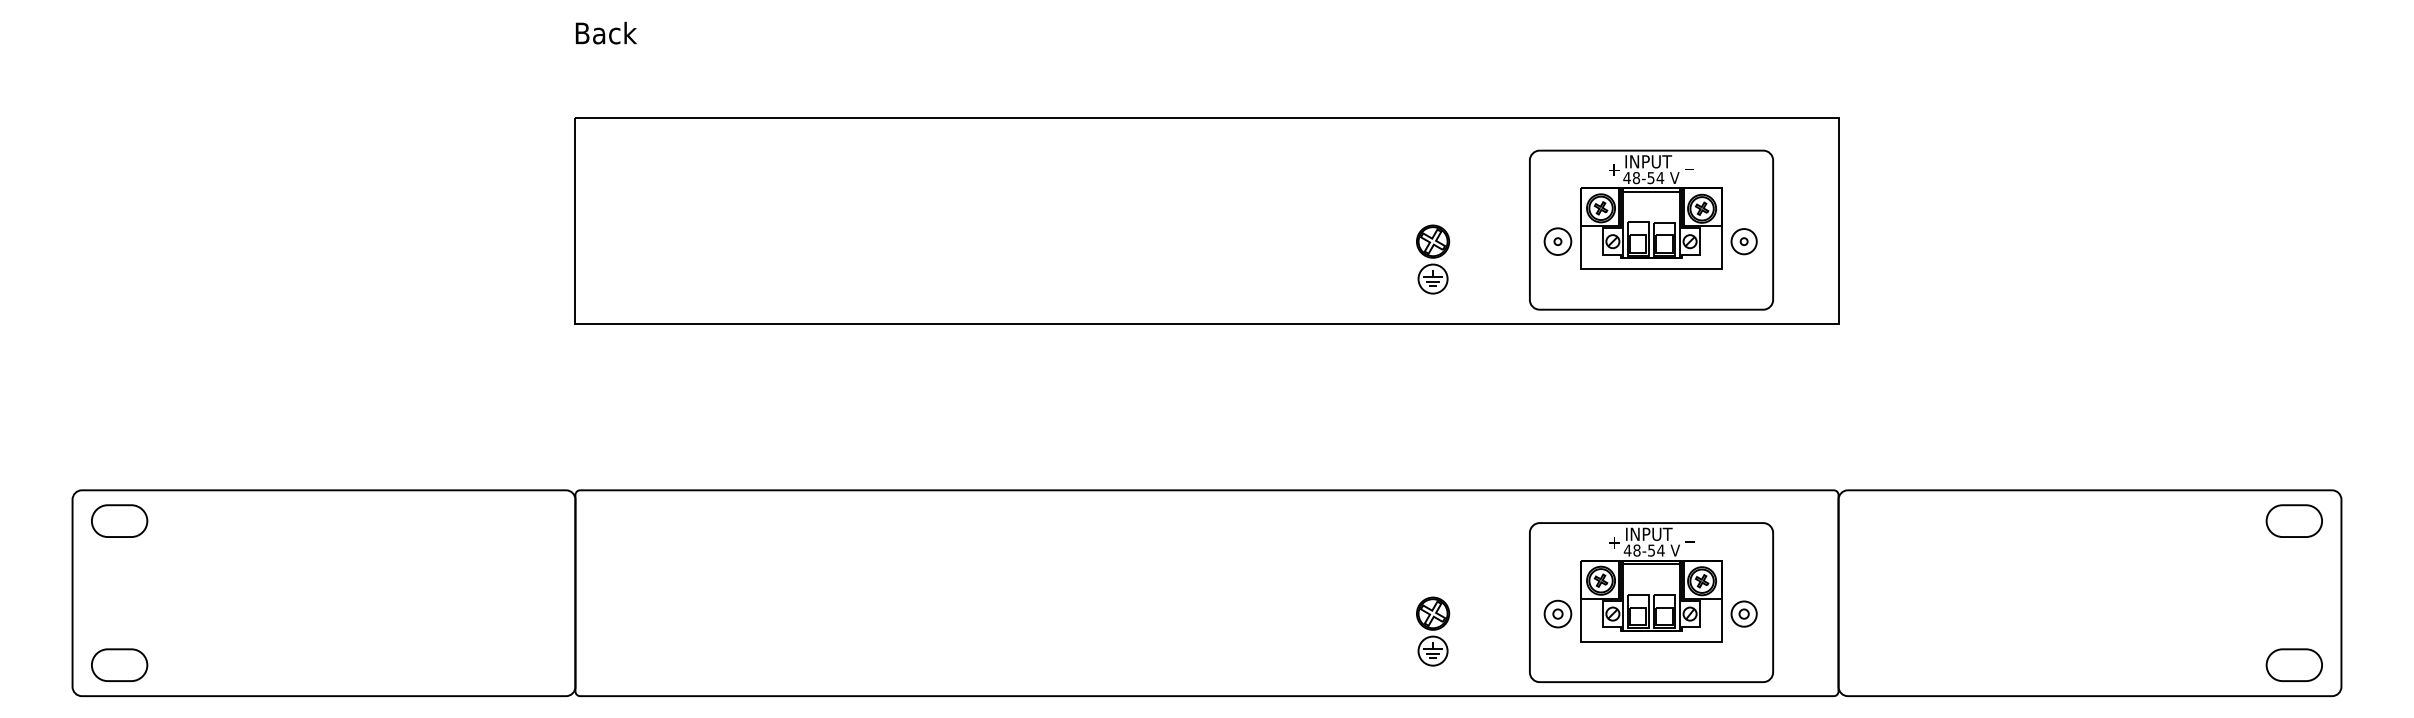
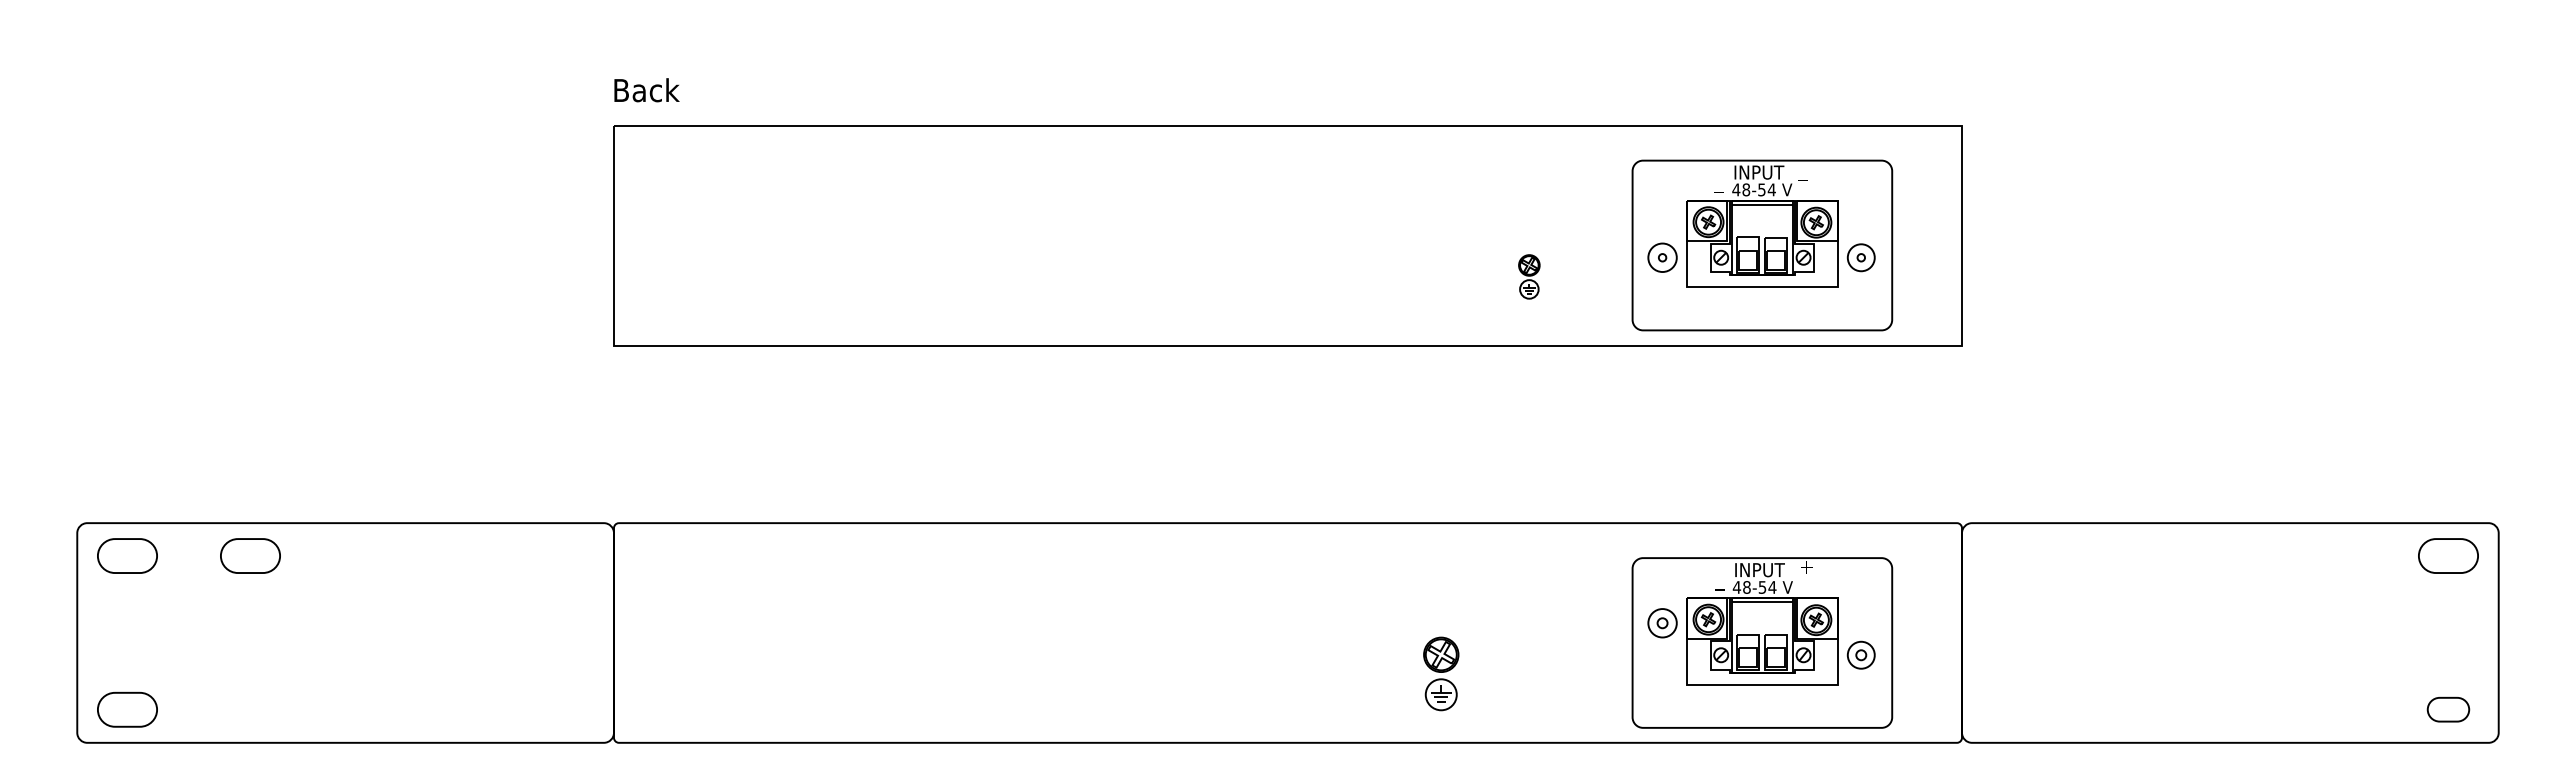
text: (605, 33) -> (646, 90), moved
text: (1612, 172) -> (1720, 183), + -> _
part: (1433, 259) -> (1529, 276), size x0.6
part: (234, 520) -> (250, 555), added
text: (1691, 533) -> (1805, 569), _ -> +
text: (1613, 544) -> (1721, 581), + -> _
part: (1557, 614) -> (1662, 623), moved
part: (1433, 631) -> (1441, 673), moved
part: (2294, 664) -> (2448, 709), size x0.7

+ + +

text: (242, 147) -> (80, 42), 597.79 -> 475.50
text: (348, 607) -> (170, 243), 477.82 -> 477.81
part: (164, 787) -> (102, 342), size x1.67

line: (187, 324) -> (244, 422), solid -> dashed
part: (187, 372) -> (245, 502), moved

+ + +

* _What this task involves_:
Copy the records above exactly, beginning at the line that contains "text: (242, 147)" and stopping after the line that contains "part: (187, 372) -> (245, 502), moved".

* _Response to this task_:
text: (242, 147) -> (80, 42), 597.79 -> 475.50
text: (348, 607) -> (170, 243), 477.82 -> 477.81
part: (164, 787) -> (102, 342), size x1.67

line: (187, 324) -> (244, 422), solid -> dashed
part: (187, 372) -> (245, 502), moved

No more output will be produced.